Better to suffer a regulatory initiative that is based on an understanding of an economic ecosystem as complex and inhabited by competing interests of diverse stakeholders. The ecosystem including the shareholders of MAL Zrt, residents of the surrounding communities, plant workers (also community residents), small businesses (SME) and down stream farmers making a living on arable land and access to clean water all have a stake, albeit competing, in the safe operation of the plant. The possibility that the toxic sludge may find its way into the Danube poses a threat to the water supply of other eastern European nations. This elevates this catastrophic event to other EU jurisdictions.
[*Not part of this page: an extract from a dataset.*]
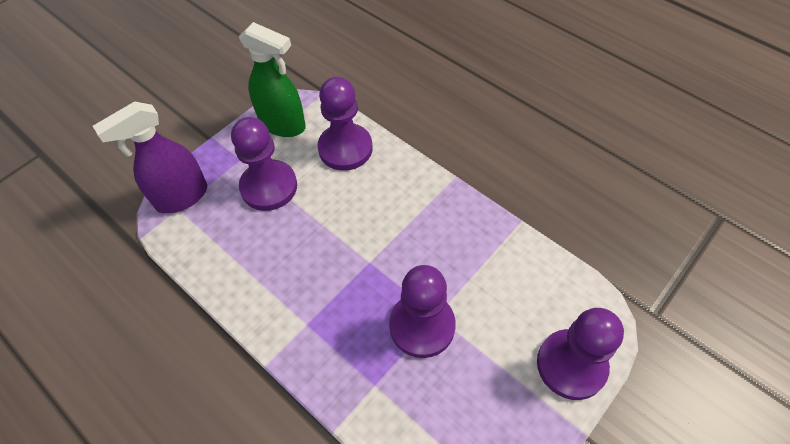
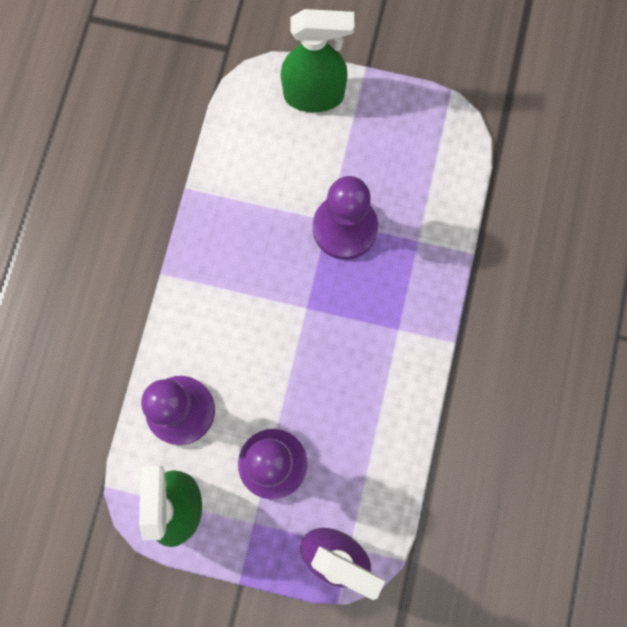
camera: 120 degrees left, 20 degrees up
purple pawn [537,308,624,400] -> green spray bottle [281,9,354,112]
The inter-dependencies and interconnectedness of the pan-regional and larger global economy requires vigorous regulatory safeguards, mitigation initiatives and enforcement response.
The true cost of this event is potentially staggering. It supersedes the narrow interest and economic value of shareholders rights and capital invested in MAL Zrt. Bad economic behavior exemplified by BP’s Horizon Deepwater failure to install redundant protective devises to keep production costs to a minimum, ended up costing BP shareholders and Gulf Coast stakeholders dearly.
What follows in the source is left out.